**Directions for this task:** Copying nothing before it, reproduce the line that holds "Digitized haematoxylin and" and every line after it in the data, exactly.

[Source records]
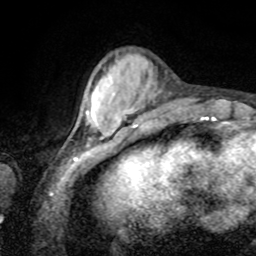
Breast MRI, one axial slice; position 22 of 80 along the scan axis; cropped to one breast; dynamic contrast-enhanced series, time point 2 of 8 at this slice position (early post-contrast); 1.5 T; TE 4.2 ms, TR 7 ms; 2 mm slice thickness; 256 × 256 image matrix, field of view 155 × 155 mm. Female patient.
Annotated regions visible in this slice (semi-automatically segmented with operator editing):
- enhancing-tissue mask used for the functional tumour volume (all voxels passing the contrast-enhancement thresholds inside the analysis volume; usually the tumour): bounding box [x1, y1, x2, y2] px = [86, 107, 133, 124]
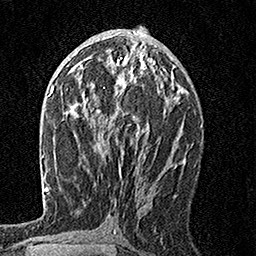
Breast MRI, one axial slice. Position 79 of 160 along the scan axis. Cropped to one breast. Dynamic contrast-enhanced series, time point 2 of 7 at this slice position (early post-contrast). 1.5 T. TE 3.5 ms, TR 7.2 ms. 256 × 256 image matrix. Female patient.
Annotated regions visible in this slice (semi-automatic segmentation, software-assisted and operator-edited):
- enhancing-tissue mask used for the functional tumour volume (all voxels passing the contrast-enhancement thresholds inside the analysis volume; usually the tumour): bounding box <80,55,165,136> (left, top, right, bottom; pixels)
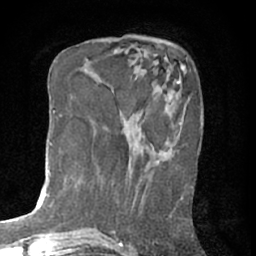
Breast MRI (dynamic contrast-enhanced), one axial slice; position 20 of 76 along the scan axis; cropped to one breast; dynamic contrast-enhanced series, time point 2 of 7 at this slice position (early post-contrast); 1.5 T; TE 3 ms, TR 6.2 ms; 256 × 256 image matrix, field of view 150 × 150 mm. Female patient.
Outlined on this slice (semi-automatically segmented with operator editing):
- enhancing-tissue mask used for the functional tumour volume (all voxels passing the contrast-enhancement thresholds inside the analysis volume; usually the tumour): box from (x=157, y=161) to (x=182, y=200) px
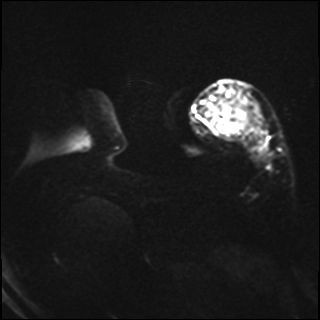
Breast MRI, one axial slice; position 6 of 37 along the scan axis; diffusion-weighted series; image 2 of 4 stored at this slice position (different b-values; order by instance number); 1.5 T; 4 mm slice thickness; 320 × 320 image matrix, field of view 320 × 320 mm. Female patient.
Structures marked on this image (outlined manually by an expert reader):
- tumour on diffusion-weighted imaging: bounding box (x1, y1, x2, y2) in pixels: (221, 102, 253, 138)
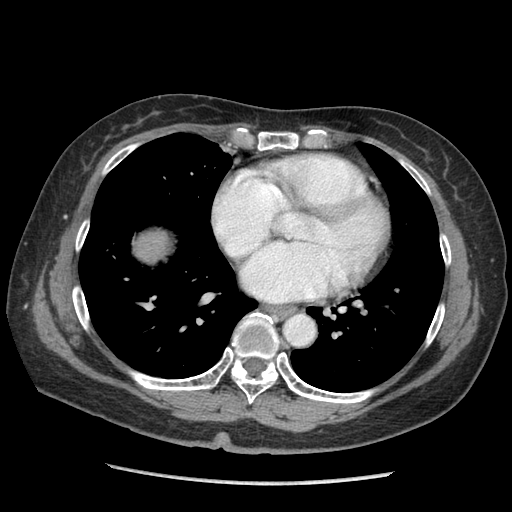
Contrast-enhanced abdominal CT (liver protocol), one axial slice; slice 99 of 105 in the series (ordered by position); reconstruction kernel STANDARD; soft-tissue window (W 400 / L 40 HU); 2.5 mm slice thickness; 512 × 512 image matrix. From the clinical record (not read from this slice): diagnosis: hepatocellular carcinoma (patient treated with transarterial chemoembolisation; whether this scan precedes or follows treatment is not stated here); TNM stage (as recorded): Stage-I; Child-Pugh class: A; tumour nodularity: uninodular; tumour size: 11.1 cm.
Annotated regions visible in this slice (semi-automatic segmentation, software-assisted and operator-edited):
- liver parenchyma outside the tumour (the mass and vessels are separate outlines, so this box may not span the whole liver): bounding box [x1, y1, x2, y2] px = [136, 232, 166, 259]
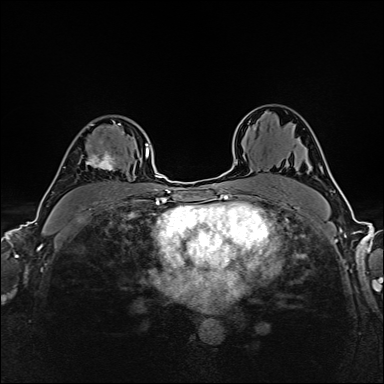
Breast MRI (dynamic contrast-enhanced), one axial slice. Position 109 of 160 along the scan axis. Dynamic contrast-enhanced series, time point 2 of 6 at this slice position (early post-contrast). 1.5 T. TE 2.4 ms, TR 5.2 ms. 1 mm slice thickness. 384 × 384 image matrix, field of view 300 × 300 mm. Female patient.
Annotated regions visible in this slice (semi-automatically segmented with operator editing):
- enhancing-tissue mask used for the functional tumour volume (all voxels passing the contrast-enhancement thresholds inside the analysis volume; usually the tumour): box from (x=81, y=123) to (x=121, y=170) px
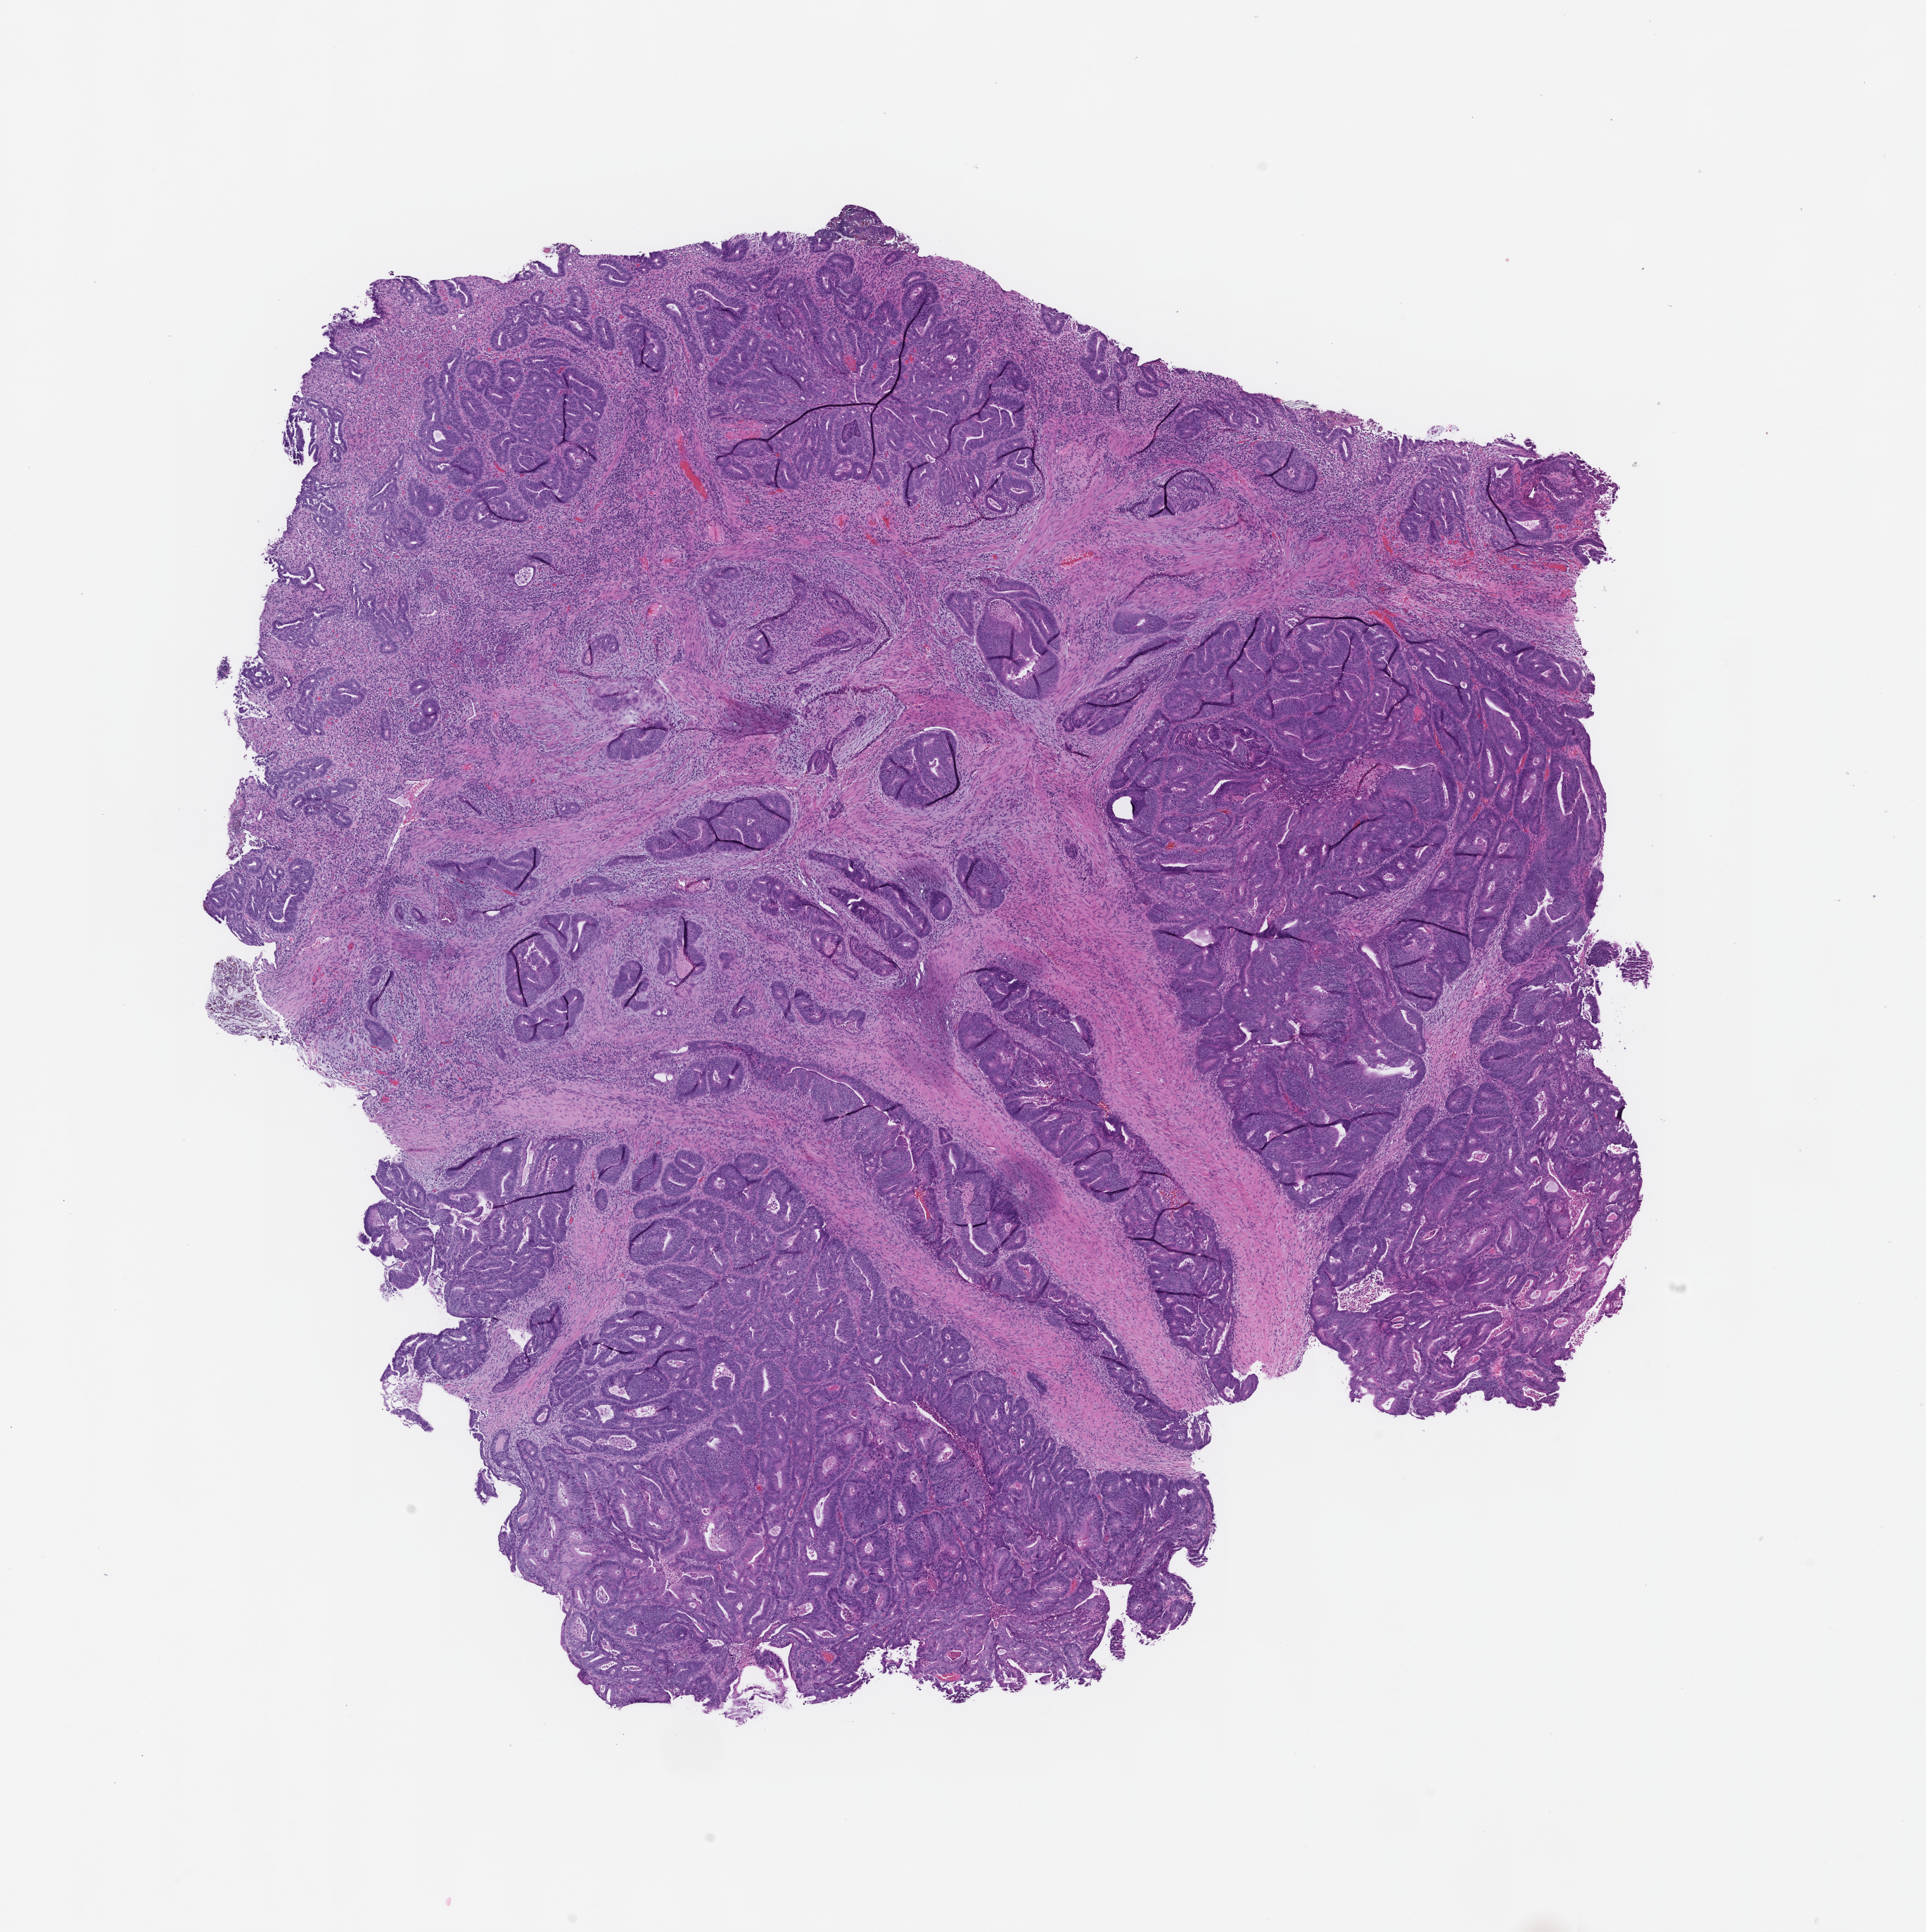
Haematoxylin and eosin whole-slide image, whole scanned area (about 11.1 x 11.1 mm) shown as a low-resolution overview, formalin-fixed, paraffin-embedded (FFPE) tissue, tissue site: colon. Patient: male.
This section: primary tumour tissue. Diagnosis: Colorectal Carcinoma.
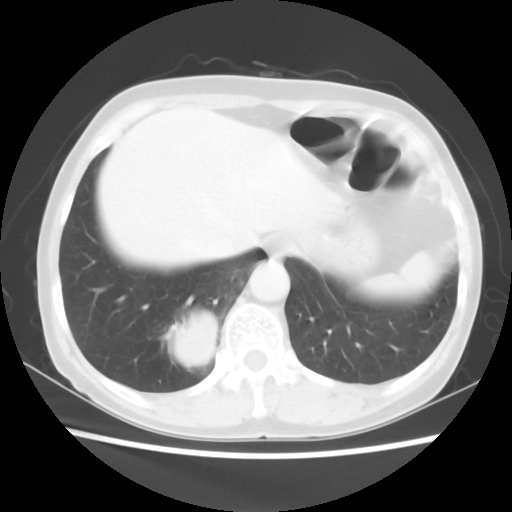
Chest CT, one axial slice. Slice 10 of 56 in the series (ordered by position). Reconstruction kernel STANDARD. 120 kVp. Lung window (W 1500 / L -600 HU). 512 × 512 image matrix, field of view 332 × 332 mm. Female patient, age 66 years. From the clinical record (not read from this slice): clinical TNM (as recorded): T2 N3 M0; histopathological grade: G3.
Annotated regions visible in this slice (bounding box drawn by a radiologist):
- lung tumour (recorded histology: small cell carcinoma): bounding box <166,300,220,383> (left, top, right, bottom; pixels)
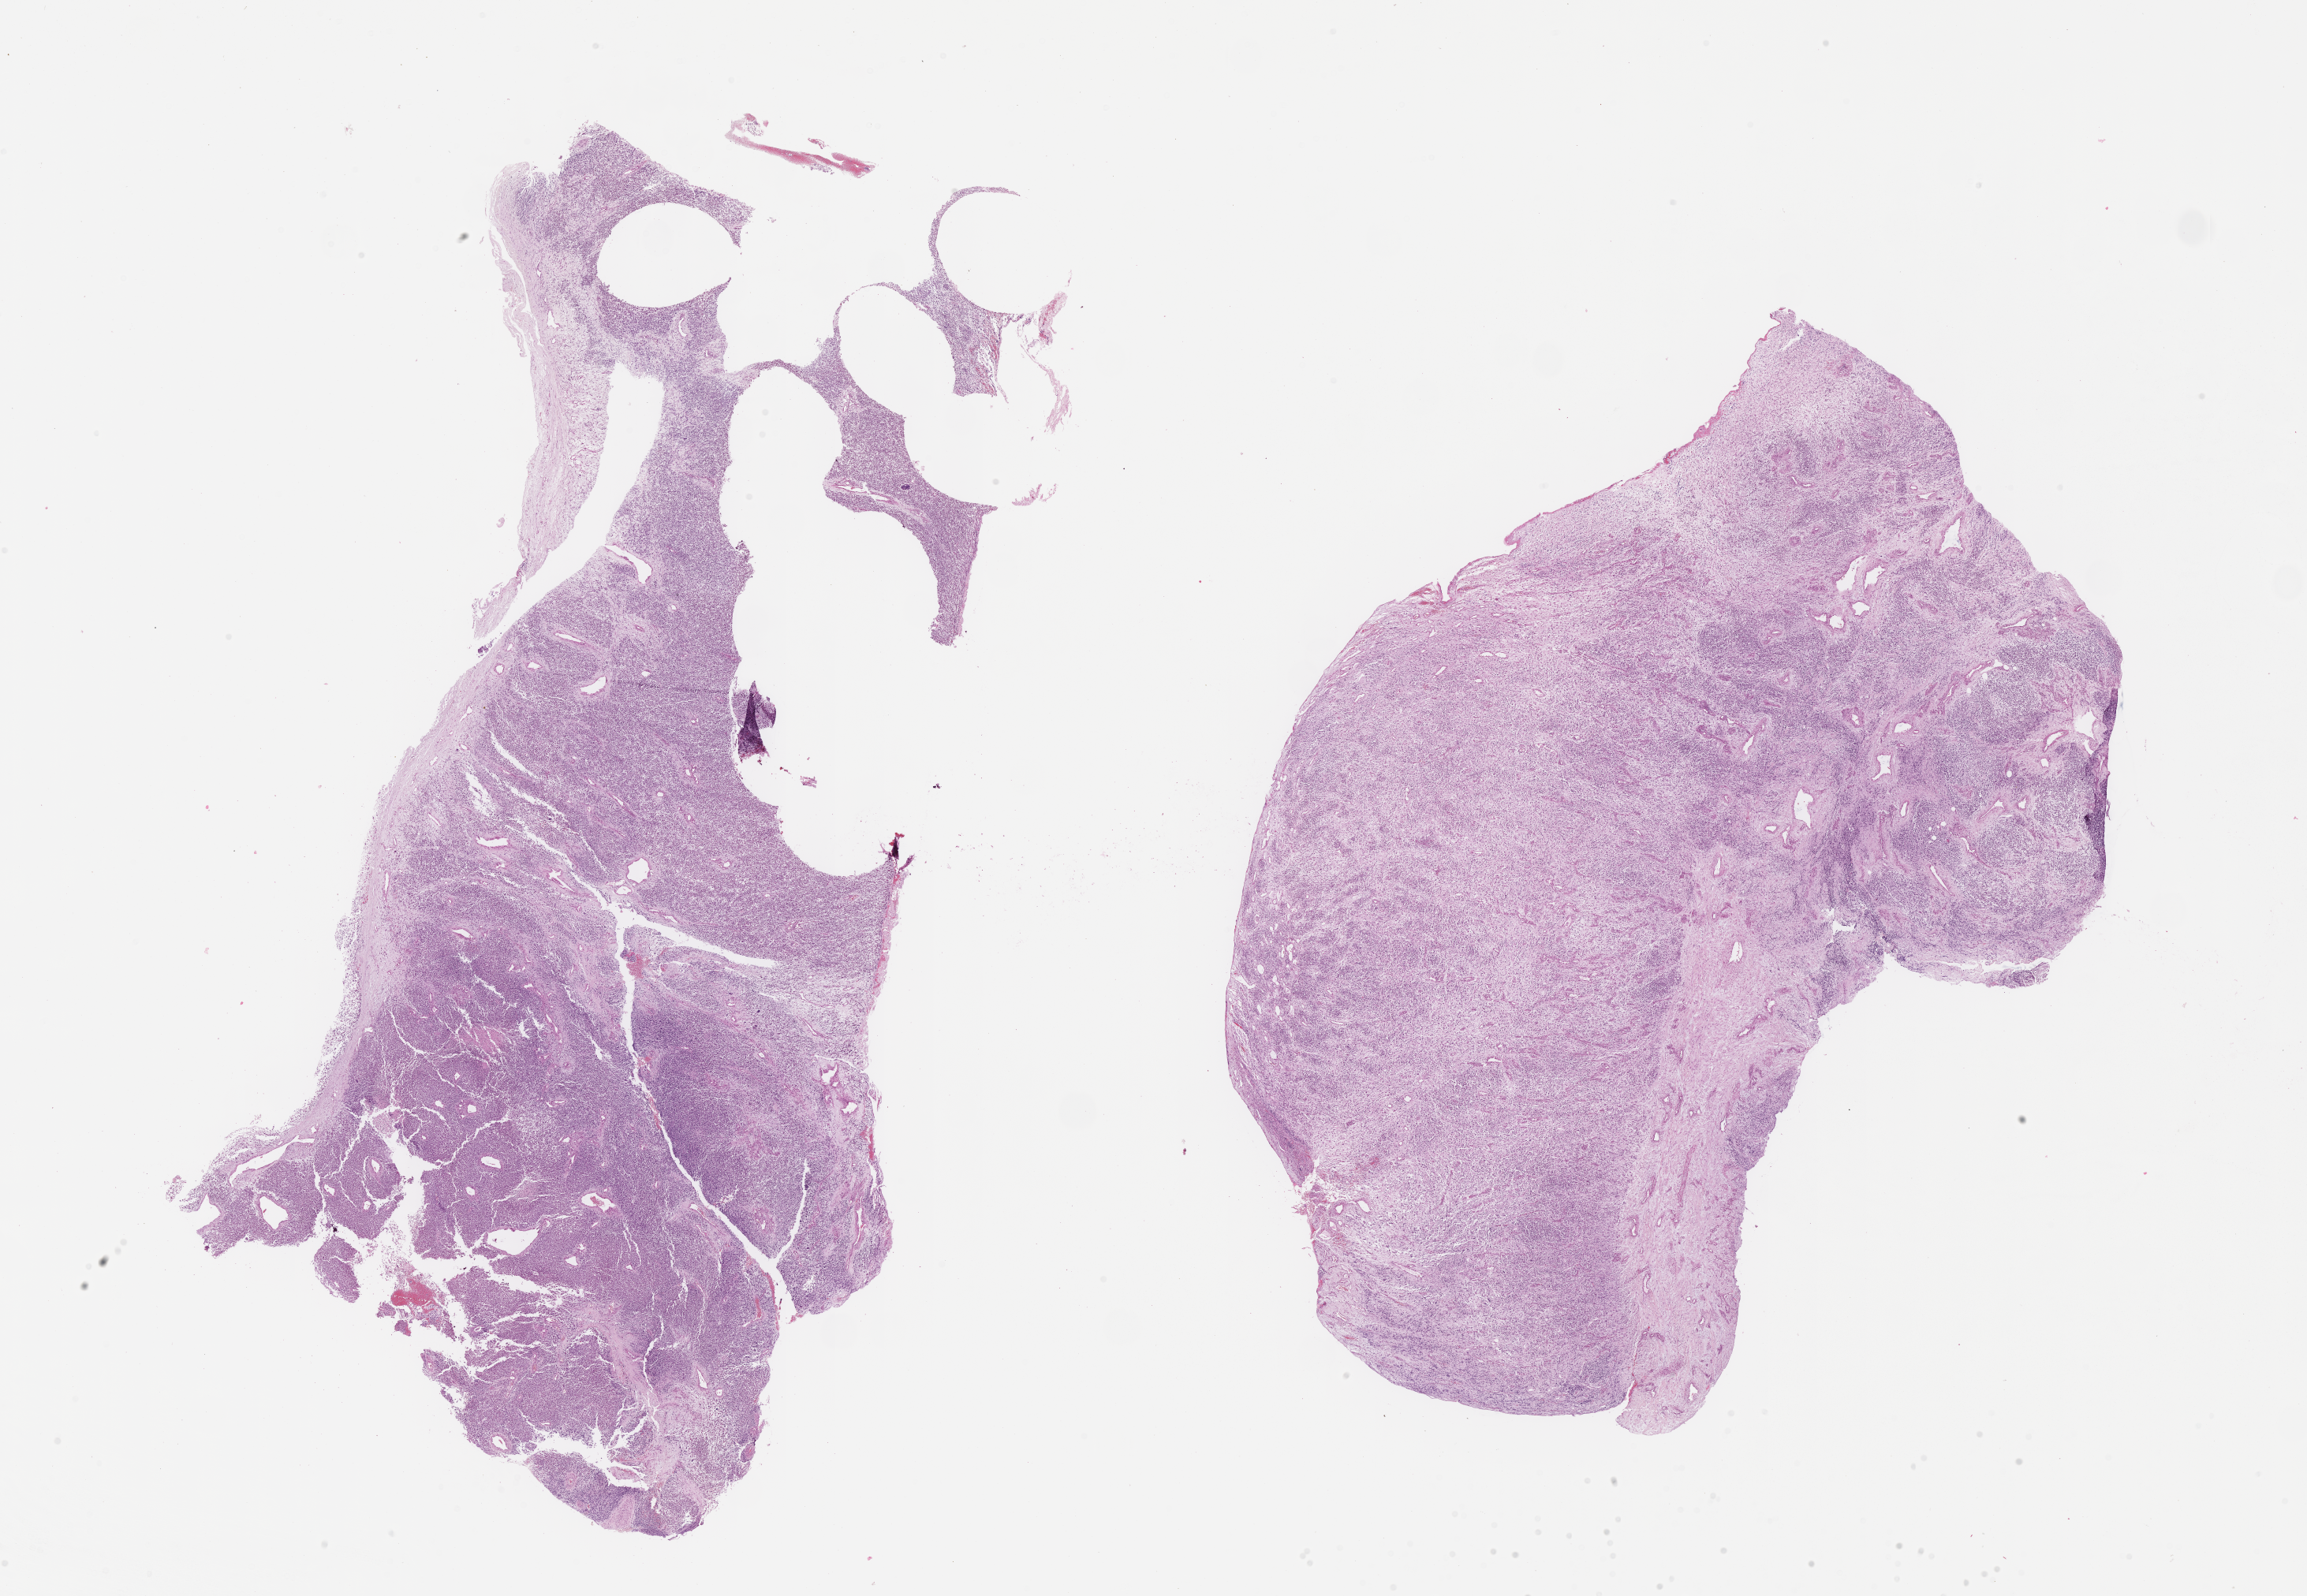
Digitized haematoxylin and eosin-stained section of tumor tissue — a low-resolution overview of the entire scanned area, about 23.6 x 16.4 mm; formalin-fixed paraffin-embedded section; sample anatomic site: abdomen. Patient: female, age 6.2 years at diagnosis.
* stage (as recorded): 3
* primary site (case record): retroperitoneum
* metastatic status at presentation (as recorded): non-metastatic (unconfirmed)
* diagnosis: rhabdomyosarcoma; histological classification: embryonal rhabdomyosarcoma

**Exercise output:**
Digitized haematoxylin and eosin-stained section of tumor tissue — a low-resolution overview of the entire scanned area, about 23.6 x 16.4 mm; formalin-fixed paraffin-embedded section; sample anatomic site: abdomen. Patient: female, age 6.2 years at diagnosis.
* stage (as recorded): 3
* primary site (case record): retroperitoneum
* metastatic status at presentation (as recorded): non-metastatic (unconfirmed)
* diagnosis: rhabdomyosarcoma; histological classification: embryonal rhabdomyosarcoma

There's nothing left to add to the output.